--- START ---
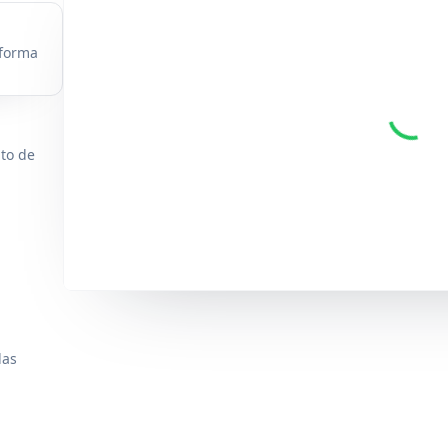
 forma
nto de
das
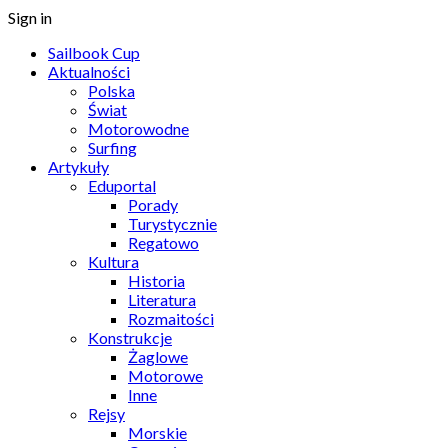
Sign in
Sailbook Cup
Aktualności
Polska
Świat
Motorowodne
Surfing
Artykuły
Eduportal
Porady
Turystycznie
Regatowo
Kultura
Historia
Literatura
Rozmaitości
Konstrukcje
Żaglowe
Motorowe
Inne
Rejsy
Morskie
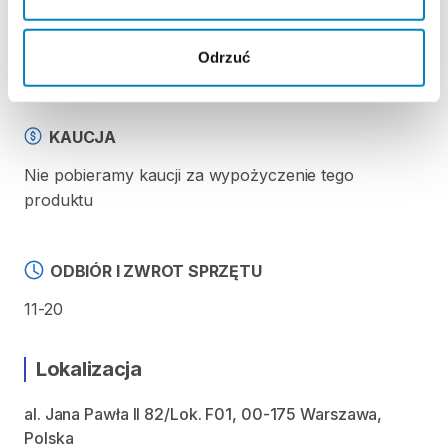
REGULAMIN
Odrzuć
Regulamin wypożyczalni
KAUCJA
Nie pobieramy kaucji za wypożyczenie tego
produktu
ODBIÓR I ZWROT SPRZĘTU
11-20
Lokalizacja
al. Jana Pawła II 82/Lok. F01, 00-175 Warszawa,
Polska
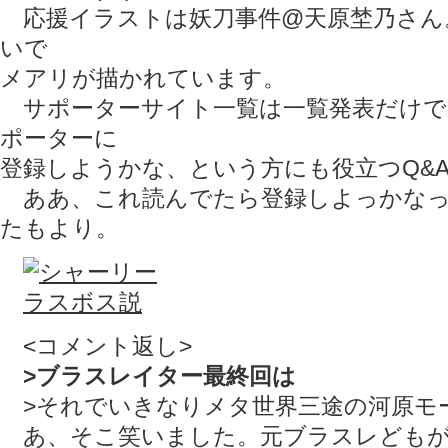
応援イラストは妖刀事件@天原埜乃さん
いで
メアリが描かれています。
サポーターサイト一覧は一覧発表だけで
ポーターに
登録しようかな、という方にも役立つQ&
ああ、これ読んでたら登録しよっかなっ
たもより。
<コメント返し>
>ブラスレイター最終回は
>それでいきなりメタ世界三途の河原モ
あ、そこ笑いました。元ブラスレどもが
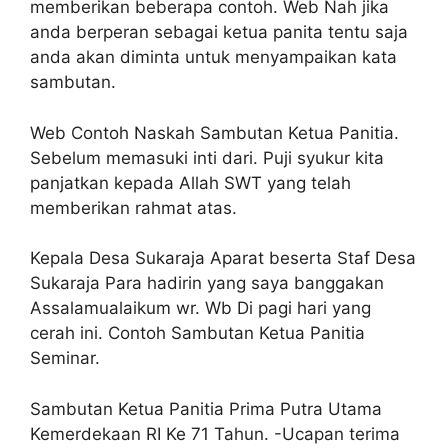
memberikan beberapa contoh. Web Nah jika
anda berperan sebagai ketua panita tentu saja
anda akan diminta untuk menyampaikan kata
sambutan.
Web Contoh Naskah Sambutan Ketua Panitia.
Sebelum memasuki inti dari. Puji syukur kita
panjatkan kepada Allah SWT yang telah
memberikan rahmat atas.
Kepala Desa Sukaraja Aparat beserta Staf Desa
Sukaraja Para hadirin yang saya banggakan
Assalamualaikum wr. Wb Di pagi hari yang
cerah ini. Contoh Sambutan Ketua Panitia
Seminar.
Sambutan Ketua Panitia Prima Putra Utama
Kemerdekaan RI Ke 71 Tahun. -Ucapan terima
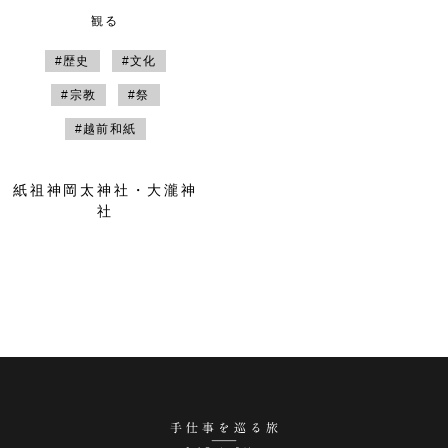
観る
#歴史
#文化
#宗教
#祭
#越前和紙
紙祖神岡太神社・大瀧神
社
手仕事を巡る旅 越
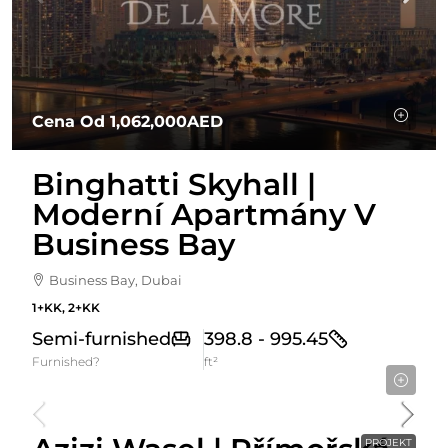
Cena Od
1,062,000AED
Binghatti Skyhall |
Moderní Apartmány V
Business Bay
Business Bay, Dubai
1+KK, 2+KK
Semi-furnished
398.8 - 995.45
Furnished?
ft²
Cena Od
1,060,000AED
PROJEKT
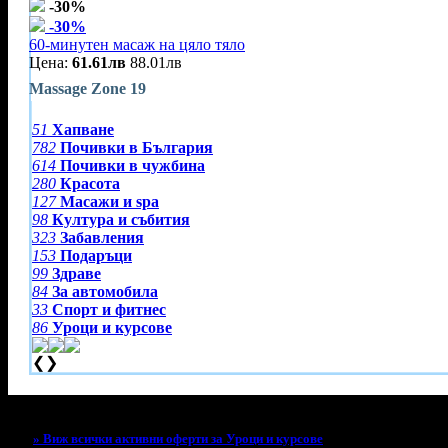
-30%
-30%
60-минутен масаж на цяло тяло
Цена:
61.61лв
88.01лв
Massage Zone 19
51
Хапване
782
Почивки в България
614
Почивки в чужбина
280
Красота
127
Масажи и spa
98
Култура и събития
323
Забавления
153
Подаръци
99
Здраве
84
За автомобила
33
Спорт и фитнес
86
Уроци и курсове
❮
❯
Тази оферта вече е разграбена!
» Виж всички активни оферти за Уроци и курсове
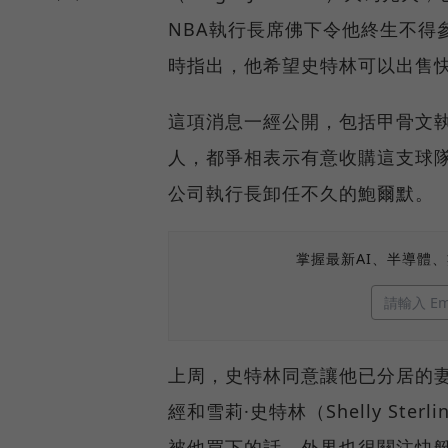
NBA執行長席佛下令他終生不得
時指出，他希望史特林可以出售
這項消息一經公開，包括甲骨文執行長
人，都爭相表示有意收購這支球
公司執行長卸任不久的鮑爾默。
掌握最新AI、半導體
上周，史特林同意讓他已分居的
經和雪莉·史特林（Shelly St
被他買下的話，外界也很關注快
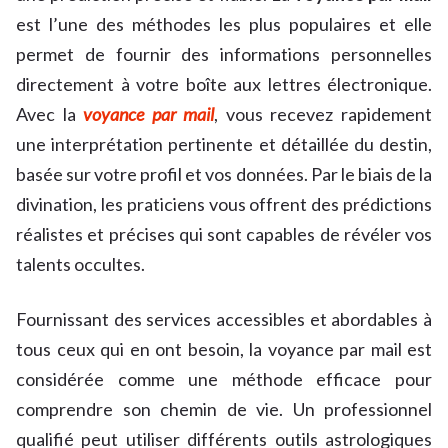
est l’une des méthodes les plus populaires et elle
permet de fournir des informations personnelles
directement à votre boîte aux lettres électronique.
Avec la
voyance par mail
, vous recevez rapidement
une interprétation pertinente et détaillée du destin,
basée sur votre profil et vos données. Par le biais de la
divination, les praticiens vous offrent des prédictions
réalistes et précises qui sont capables de révéler vos
talents occultes.
Fournissant des services accessibles et abordables à
tous ceux qui en ont besoin, la voyance par mail est
considérée comme une méthode efficace pour
comprendre son chemin de vie. Un professionnel
qualifié peut utiliser différents outils astrologiques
--- END ---
*Written task*
Using the data above, write out every line exactly, leaving the images behind.

*Completed exercise*
 forma
nto de
das
Sign in
Sailbook Cup
Aktualności
Polska
Świat
Motorowodne
Surfing
Artykuły
Eduportal
Porady
Turystycznie
Regatowo
Kultura
Historia
Literatura
Rozmaitości
Konstrukcje
Żaglowe
Motorowe
Inne
Rejsy
Morskie
REGULAMIN
Odrzuć
Regulamin wypożyczalni
KAUCJA
Nie pobieramy kaucji za wypożyczenie tego
produktu
ODBIÓR I ZWROT SPRZĘTU
11-20
Lokalizacja
al. Jana Pawła II 82/Lok. F01, 00-175 Warszawa,
Polska
応援イラストは妖刀事件@天原埜乃さん
いで
メアリが描かれています。
サポーターサイト一覧は一覧発表だけで
ポーターに
登録しようかな、という方にも役立つQ&
ああ、これ読んでたら登録しよっかなっ
たもより。
<コメント返し>
>ブラスレイター最終回は
>それでいきなりメタ世界三途の河原モ
あ、そこ笑いました。元ブラスレどもが
memberikan beberapa contoh. Web Nah jika
anda berperan sebagai ketua panita tentu saja
anda akan diminta untuk menyampaikan kata
sambutan.
Web Contoh Naskah Sambutan Ketua Panitia.
Sebelum memasuki inti dari. Puji syukur kita
panjatkan kepada Allah SWT yang telah
memberikan rahmat atas.
Kepala Desa Sukaraja Aparat beserta Staf Desa
Sukaraja Para hadirin yang saya banggakan
Assalamualaikum wr. Wb Di pagi hari yang
cerah ini. Contoh Sambutan Ketua Panitia
Seminar.
Sambutan Ketua Panitia Prima Putra Utama
Kemerdekaan RI Ke 71 Tahun. -Ucapan terima
観る
#歴史
#文化
#宗教
#祭
#越前和紙
紙祖神岡太神社・大瀧神
社
手仕事を巡る旅 越
Cena Od
1,062,000AED
Binghatti Skyhall |
Moderní Apartmány V
Business Bay
Business Bay, Dubai
1+KK, 2+KK
Semi-furnished
398.8 - 995.45
Furnished?
ft²
Cena Od
1,060,000AED
PROJEKT
-30%
-30%
60-минутен масаж на цяло тяло
Цена:
61.61лв
88.01лв
Massage Zone 19
51
Хапване
782
Почивки в България
614
Почивки в чужбина
280
Красота
127
Масажи и spa
98
Култура и събития
323
Забавления
153
Подаръци
99
Здраве
84
За автомобила
33
Спорт и фитнес
86
Уроци и курсове
❮
❯
Тази оферта вече е разграбена!
» Виж всички активни оферти за Уроци и курсове
NBA執行長席佛下令他終生不得
時指出，他希望史特林可以出售
這項消息一經公開，包括甲骨文執行長
人，都爭相表示有意收購這支球
公司執行長卸任不久的鮑爾默。
掌握最新AI、半導體
上周，史特林同意讓他已分居的
經和雪莉·史特林（Shelly St
被他買下的話，外界也很關注快
est l’une des méthodes les plus populaires et elle
permet de fournir des informations personnelles
directement à votre boîte aux lettres électronique.
Avec la
voyance par mail
, vous recevez rapidement
une interprétation pertinente et détaillée du destin,
basée sur votre profil et vos données. Par le biais de la
divination, les praticiens vous offrent des prédictions
réalistes et précises qui sont capables de révéler vos
talents occultes.
Fournissant des services accessibles et abordables à
tous ceux qui en ont besoin, la voyance par mail est
considérée comme une méthode efficace pour
comprendre son chemin de vie. Un professionnel
qualifié peut utiliser différents outils astrologiques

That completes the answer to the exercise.